Instructions for the task
Both the line with "le that matches" and the line with "Color Landscape" in the records below must appear in the output, along with every line between them, exactly and with nothing added.

Records for this task
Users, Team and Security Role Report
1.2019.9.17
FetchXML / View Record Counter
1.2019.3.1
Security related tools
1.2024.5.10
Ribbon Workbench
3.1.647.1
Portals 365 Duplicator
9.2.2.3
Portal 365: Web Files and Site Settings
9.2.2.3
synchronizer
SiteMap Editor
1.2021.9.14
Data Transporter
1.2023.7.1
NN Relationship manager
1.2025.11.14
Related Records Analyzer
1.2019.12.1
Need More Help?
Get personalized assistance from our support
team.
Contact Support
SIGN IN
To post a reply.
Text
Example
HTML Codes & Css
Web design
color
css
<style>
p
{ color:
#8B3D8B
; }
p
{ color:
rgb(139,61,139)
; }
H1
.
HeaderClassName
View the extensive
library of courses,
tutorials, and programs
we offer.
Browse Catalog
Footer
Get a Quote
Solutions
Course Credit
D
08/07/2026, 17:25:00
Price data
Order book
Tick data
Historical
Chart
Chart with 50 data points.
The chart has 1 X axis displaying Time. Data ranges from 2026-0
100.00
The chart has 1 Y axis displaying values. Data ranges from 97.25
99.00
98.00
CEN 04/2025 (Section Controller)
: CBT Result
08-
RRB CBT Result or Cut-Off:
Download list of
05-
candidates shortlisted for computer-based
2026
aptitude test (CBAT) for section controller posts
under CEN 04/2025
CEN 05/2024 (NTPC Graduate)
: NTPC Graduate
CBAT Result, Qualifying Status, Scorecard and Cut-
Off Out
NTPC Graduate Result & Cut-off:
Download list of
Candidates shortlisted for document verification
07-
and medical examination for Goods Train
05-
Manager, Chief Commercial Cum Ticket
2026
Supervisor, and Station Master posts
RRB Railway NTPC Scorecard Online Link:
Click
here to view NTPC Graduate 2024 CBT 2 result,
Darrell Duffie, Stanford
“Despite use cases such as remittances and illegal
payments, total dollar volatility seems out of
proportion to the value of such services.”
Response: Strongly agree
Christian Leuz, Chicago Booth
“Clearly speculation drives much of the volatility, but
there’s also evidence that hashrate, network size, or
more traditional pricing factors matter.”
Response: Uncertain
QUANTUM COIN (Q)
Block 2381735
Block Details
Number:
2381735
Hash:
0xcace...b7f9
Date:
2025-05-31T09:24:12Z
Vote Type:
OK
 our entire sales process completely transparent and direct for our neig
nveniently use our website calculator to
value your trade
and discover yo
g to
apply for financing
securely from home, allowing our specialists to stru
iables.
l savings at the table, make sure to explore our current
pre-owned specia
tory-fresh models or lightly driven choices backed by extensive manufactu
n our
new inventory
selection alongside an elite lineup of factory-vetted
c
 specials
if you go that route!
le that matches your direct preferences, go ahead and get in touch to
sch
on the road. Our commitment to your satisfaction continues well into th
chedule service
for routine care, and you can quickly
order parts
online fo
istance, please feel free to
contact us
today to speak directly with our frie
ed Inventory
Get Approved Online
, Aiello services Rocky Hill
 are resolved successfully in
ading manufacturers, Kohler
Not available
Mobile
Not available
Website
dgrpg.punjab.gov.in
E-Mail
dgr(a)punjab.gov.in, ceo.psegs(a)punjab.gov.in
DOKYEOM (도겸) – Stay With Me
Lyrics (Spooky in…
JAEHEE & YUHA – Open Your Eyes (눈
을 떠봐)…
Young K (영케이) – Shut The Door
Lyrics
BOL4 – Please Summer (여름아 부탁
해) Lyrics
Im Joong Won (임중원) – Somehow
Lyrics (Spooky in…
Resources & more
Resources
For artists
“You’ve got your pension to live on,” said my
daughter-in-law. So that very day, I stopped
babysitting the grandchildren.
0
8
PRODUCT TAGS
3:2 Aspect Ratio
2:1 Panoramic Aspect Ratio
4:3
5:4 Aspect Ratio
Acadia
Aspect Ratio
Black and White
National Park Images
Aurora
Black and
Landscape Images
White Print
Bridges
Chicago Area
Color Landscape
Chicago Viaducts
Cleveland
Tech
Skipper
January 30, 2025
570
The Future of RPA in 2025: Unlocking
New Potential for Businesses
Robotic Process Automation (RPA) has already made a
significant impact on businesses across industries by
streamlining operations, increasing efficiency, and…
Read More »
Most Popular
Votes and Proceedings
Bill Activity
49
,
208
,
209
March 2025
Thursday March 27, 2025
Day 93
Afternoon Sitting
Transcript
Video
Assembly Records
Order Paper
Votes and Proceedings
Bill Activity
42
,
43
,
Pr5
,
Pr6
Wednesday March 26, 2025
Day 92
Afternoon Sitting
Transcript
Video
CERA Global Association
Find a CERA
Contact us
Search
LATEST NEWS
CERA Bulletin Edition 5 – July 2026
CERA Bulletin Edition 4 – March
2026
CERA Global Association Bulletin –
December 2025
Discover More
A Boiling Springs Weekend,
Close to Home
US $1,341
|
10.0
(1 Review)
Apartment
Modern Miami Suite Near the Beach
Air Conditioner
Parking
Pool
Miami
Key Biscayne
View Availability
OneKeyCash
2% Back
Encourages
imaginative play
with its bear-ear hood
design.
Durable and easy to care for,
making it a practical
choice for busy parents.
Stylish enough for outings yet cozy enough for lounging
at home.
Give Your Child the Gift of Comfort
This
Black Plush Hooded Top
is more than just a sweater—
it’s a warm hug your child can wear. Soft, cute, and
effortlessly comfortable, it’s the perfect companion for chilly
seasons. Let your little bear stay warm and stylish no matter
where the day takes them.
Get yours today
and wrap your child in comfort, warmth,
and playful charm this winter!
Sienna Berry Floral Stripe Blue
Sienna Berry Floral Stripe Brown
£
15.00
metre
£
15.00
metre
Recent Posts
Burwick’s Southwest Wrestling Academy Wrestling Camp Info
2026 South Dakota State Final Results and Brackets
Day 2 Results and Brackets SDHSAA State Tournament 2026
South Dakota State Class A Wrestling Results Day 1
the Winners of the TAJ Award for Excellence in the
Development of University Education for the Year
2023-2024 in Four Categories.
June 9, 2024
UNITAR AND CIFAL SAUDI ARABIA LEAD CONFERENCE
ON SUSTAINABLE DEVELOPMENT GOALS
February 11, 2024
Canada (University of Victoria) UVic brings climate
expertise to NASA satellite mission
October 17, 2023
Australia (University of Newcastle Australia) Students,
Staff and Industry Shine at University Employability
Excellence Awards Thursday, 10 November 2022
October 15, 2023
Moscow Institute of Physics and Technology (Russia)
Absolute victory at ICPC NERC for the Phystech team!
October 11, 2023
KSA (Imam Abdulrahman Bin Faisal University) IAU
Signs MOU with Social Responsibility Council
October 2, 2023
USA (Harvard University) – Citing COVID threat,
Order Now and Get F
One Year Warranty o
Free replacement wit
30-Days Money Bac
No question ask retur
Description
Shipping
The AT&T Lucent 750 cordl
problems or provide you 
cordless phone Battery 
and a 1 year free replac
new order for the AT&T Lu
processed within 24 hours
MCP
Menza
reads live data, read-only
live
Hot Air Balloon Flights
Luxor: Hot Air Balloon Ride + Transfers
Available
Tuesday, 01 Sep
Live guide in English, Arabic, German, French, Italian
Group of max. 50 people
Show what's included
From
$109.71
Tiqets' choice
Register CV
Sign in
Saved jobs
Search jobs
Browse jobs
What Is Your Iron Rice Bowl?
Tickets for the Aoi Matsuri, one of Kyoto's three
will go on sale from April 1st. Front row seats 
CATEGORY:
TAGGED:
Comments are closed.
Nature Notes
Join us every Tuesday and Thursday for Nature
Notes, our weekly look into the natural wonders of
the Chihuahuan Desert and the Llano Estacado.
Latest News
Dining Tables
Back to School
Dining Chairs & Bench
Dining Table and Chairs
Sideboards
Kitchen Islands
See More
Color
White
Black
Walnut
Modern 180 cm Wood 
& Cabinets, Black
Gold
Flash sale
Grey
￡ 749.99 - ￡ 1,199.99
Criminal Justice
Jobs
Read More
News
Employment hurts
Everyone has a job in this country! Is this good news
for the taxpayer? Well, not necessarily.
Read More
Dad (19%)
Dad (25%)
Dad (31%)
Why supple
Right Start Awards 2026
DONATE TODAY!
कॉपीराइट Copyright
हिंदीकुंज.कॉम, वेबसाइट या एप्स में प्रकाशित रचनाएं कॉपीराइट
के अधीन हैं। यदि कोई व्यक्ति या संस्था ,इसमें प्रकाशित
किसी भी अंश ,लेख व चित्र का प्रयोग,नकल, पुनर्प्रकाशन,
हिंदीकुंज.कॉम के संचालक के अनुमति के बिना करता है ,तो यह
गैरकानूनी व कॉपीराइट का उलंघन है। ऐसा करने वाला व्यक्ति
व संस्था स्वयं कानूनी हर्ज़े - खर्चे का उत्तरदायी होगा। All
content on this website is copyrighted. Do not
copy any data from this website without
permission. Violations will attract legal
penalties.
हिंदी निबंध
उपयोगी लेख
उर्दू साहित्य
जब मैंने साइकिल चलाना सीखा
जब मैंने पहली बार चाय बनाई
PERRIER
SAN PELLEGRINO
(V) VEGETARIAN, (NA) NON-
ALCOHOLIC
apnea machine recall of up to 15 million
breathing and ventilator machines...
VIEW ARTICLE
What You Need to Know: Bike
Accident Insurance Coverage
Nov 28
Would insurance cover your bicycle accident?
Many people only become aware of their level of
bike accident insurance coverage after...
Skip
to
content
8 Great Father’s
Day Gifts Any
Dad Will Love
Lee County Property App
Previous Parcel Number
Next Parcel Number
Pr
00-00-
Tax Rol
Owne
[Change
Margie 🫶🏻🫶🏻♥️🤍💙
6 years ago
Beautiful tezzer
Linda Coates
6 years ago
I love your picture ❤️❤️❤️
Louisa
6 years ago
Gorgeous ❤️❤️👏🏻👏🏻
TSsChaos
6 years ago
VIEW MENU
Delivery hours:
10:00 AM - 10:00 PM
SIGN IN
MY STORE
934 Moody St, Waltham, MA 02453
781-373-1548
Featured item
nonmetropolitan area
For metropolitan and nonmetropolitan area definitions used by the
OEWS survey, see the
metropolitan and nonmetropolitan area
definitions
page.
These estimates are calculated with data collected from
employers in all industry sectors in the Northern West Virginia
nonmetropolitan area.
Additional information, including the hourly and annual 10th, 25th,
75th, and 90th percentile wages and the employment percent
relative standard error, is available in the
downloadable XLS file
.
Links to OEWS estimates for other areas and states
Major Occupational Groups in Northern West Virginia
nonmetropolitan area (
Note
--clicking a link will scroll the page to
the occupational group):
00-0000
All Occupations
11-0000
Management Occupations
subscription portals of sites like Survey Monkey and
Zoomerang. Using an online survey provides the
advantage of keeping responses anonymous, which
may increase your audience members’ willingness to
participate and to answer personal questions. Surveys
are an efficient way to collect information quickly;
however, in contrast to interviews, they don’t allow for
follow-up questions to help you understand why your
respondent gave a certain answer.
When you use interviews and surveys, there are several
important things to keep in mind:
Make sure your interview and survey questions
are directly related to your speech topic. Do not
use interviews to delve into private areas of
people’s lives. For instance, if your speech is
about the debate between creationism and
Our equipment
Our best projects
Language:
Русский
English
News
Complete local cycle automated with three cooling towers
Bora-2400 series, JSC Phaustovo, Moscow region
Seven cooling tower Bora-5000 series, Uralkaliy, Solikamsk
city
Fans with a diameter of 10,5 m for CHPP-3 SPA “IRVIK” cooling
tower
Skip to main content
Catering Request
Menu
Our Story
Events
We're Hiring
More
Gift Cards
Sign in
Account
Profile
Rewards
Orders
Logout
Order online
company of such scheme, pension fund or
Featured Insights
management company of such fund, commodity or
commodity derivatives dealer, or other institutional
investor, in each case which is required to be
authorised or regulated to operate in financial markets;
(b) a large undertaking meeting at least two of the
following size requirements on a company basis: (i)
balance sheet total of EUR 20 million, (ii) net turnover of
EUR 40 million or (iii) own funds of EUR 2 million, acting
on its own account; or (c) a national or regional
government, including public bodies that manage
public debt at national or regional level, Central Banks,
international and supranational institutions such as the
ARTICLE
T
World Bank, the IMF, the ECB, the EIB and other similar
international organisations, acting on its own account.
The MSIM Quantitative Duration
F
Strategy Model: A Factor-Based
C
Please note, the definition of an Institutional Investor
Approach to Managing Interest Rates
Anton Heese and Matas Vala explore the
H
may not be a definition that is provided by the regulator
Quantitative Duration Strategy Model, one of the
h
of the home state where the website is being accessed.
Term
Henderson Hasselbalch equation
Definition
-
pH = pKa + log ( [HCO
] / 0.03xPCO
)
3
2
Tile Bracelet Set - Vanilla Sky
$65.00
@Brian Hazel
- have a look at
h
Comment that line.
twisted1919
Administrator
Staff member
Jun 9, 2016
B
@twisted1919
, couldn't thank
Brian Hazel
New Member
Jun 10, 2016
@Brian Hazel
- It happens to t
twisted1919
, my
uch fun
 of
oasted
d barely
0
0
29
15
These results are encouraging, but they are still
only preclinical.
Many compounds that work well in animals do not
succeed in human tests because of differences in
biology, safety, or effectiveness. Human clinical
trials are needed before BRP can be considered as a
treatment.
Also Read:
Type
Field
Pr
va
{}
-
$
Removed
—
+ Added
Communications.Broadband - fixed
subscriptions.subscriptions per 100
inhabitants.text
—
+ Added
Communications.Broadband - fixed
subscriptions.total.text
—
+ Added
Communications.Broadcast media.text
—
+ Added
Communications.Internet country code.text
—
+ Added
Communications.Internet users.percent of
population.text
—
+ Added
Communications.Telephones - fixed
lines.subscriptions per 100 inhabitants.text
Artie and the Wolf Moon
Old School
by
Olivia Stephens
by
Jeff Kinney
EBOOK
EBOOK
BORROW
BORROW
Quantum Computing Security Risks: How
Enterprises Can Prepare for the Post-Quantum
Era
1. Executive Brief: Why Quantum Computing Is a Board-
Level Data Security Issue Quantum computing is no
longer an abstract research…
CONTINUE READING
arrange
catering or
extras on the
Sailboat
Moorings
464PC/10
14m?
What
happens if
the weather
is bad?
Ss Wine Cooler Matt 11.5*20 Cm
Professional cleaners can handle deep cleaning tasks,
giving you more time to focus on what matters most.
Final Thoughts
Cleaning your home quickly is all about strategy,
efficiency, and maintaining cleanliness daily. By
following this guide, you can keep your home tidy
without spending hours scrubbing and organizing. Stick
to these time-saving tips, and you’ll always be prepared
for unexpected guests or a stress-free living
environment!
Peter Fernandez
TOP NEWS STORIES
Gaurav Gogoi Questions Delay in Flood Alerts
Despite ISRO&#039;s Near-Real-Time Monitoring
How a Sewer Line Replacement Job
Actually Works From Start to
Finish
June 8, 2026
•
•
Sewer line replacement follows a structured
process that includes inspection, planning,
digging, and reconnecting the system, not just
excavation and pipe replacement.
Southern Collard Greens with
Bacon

Answer section
le that matches your direct preferences, go ahead and get in touch to
sch
on the road. Our commitment to your satisfaction continues well into th
chedule service
for routine care, and you can quickly
order parts
online fo
istance, please feel free to
contact us
today to speak directly with our frie
ed Inventory
Get Approved Online
, Aiello services Rocky Hill
 are resolved successfully in
ading manufacturers, Kohler
Not available
Mobile
Not available
Website
dgrpg.punjab.gov.in
E-Mail
dgr(a)punjab.gov.in, ceo.psegs(a)punjab.gov.in
DOKYEOM (도겸) – Stay With Me
Lyrics (Spooky in…
JAEHEE & YUHA – Open Your Eyes (눈
을 떠봐)…
Young K (영케이) – Shut The Door
Lyrics
BOL4 – Please Summer (여름아 부탁
해) Lyrics
Im Joong Won (임중원) – Somehow
Lyrics (Spooky in…
Resources & more
Resources
For artists
“You’ve got your pension to live on,” said my
daughter-in-law. So that very day, I stopped
babysitting the grandchildren.
0
8
PRODUCT TAGS
3:2 Aspect Ratio
2:1 Panoramic Aspect Ratio
4:3
5:4 Aspect Ratio
Acadia
Aspect Ratio
Black and White
National Park Images
Aurora
Black and
Landscape Images
White Print
Bridges
Chicago Area
Color Landscape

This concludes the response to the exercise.